● **DESCRIPTION OF THE TASK**
Extract from the entries below, exactly as given, only the lines from the line containing "1248 823 313" to the line containing "1069 540 239", both lines included.

● **RECORD SET**
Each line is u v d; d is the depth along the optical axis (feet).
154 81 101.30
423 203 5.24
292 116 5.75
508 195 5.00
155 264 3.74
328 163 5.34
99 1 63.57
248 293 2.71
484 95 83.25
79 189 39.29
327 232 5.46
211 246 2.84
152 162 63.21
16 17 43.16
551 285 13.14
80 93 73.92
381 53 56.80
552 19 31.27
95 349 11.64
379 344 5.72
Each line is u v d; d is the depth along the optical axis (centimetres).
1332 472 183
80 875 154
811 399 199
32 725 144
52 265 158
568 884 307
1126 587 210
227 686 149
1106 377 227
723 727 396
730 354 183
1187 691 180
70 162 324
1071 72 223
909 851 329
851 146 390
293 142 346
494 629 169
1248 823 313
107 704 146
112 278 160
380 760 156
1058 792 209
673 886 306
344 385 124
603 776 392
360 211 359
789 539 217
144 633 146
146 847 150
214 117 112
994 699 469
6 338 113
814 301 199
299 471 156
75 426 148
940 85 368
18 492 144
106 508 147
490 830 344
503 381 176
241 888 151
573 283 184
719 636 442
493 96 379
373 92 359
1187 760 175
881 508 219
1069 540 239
---
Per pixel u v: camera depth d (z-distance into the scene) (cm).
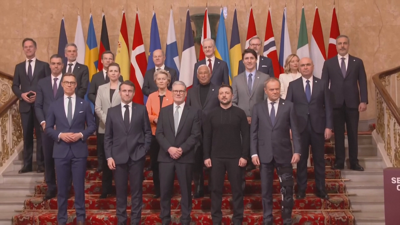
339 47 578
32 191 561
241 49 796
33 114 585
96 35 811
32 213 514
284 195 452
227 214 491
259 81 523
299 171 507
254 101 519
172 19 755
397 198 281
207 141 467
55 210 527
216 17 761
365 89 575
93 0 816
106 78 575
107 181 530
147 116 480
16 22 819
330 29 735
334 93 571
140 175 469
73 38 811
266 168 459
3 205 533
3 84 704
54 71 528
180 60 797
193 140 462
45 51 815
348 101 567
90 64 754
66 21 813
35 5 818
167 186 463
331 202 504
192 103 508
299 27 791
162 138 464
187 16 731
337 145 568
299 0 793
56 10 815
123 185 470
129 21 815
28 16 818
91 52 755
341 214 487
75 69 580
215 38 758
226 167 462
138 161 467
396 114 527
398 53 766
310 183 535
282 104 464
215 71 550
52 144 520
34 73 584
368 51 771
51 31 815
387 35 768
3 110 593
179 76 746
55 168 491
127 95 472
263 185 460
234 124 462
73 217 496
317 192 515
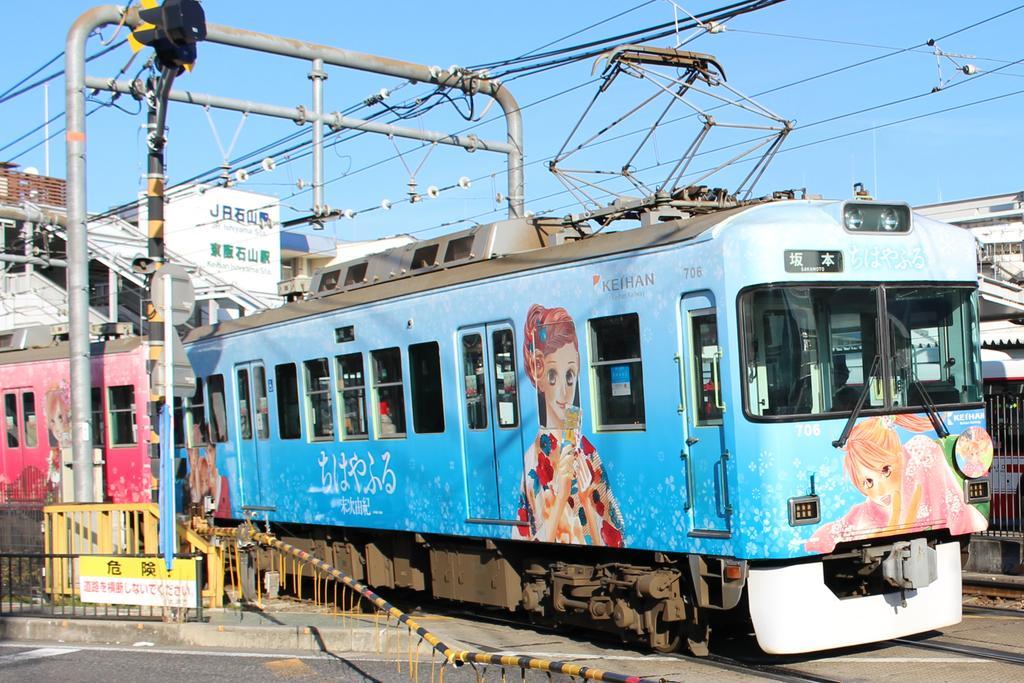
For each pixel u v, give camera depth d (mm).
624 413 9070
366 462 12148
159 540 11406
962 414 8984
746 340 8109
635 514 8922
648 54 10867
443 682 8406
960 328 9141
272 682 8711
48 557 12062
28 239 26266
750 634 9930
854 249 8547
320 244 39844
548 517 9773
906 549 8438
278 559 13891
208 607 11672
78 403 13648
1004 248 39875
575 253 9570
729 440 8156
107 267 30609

● **RESPONSE FOR THIS EXERCISE**
1248 823 313
107 704 146
112 278 160
380 760 156
1058 792 209
673 886 306
344 385 124
603 776 392
360 211 359
789 539 217
144 633 146
146 847 150
214 117 112
994 699 469
6 338 113
814 301 199
299 471 156
75 426 148
940 85 368
18 492 144
106 508 147
490 830 344
503 381 176
241 888 151
573 283 184
719 636 442
493 96 379
373 92 359
1187 760 175
881 508 219
1069 540 239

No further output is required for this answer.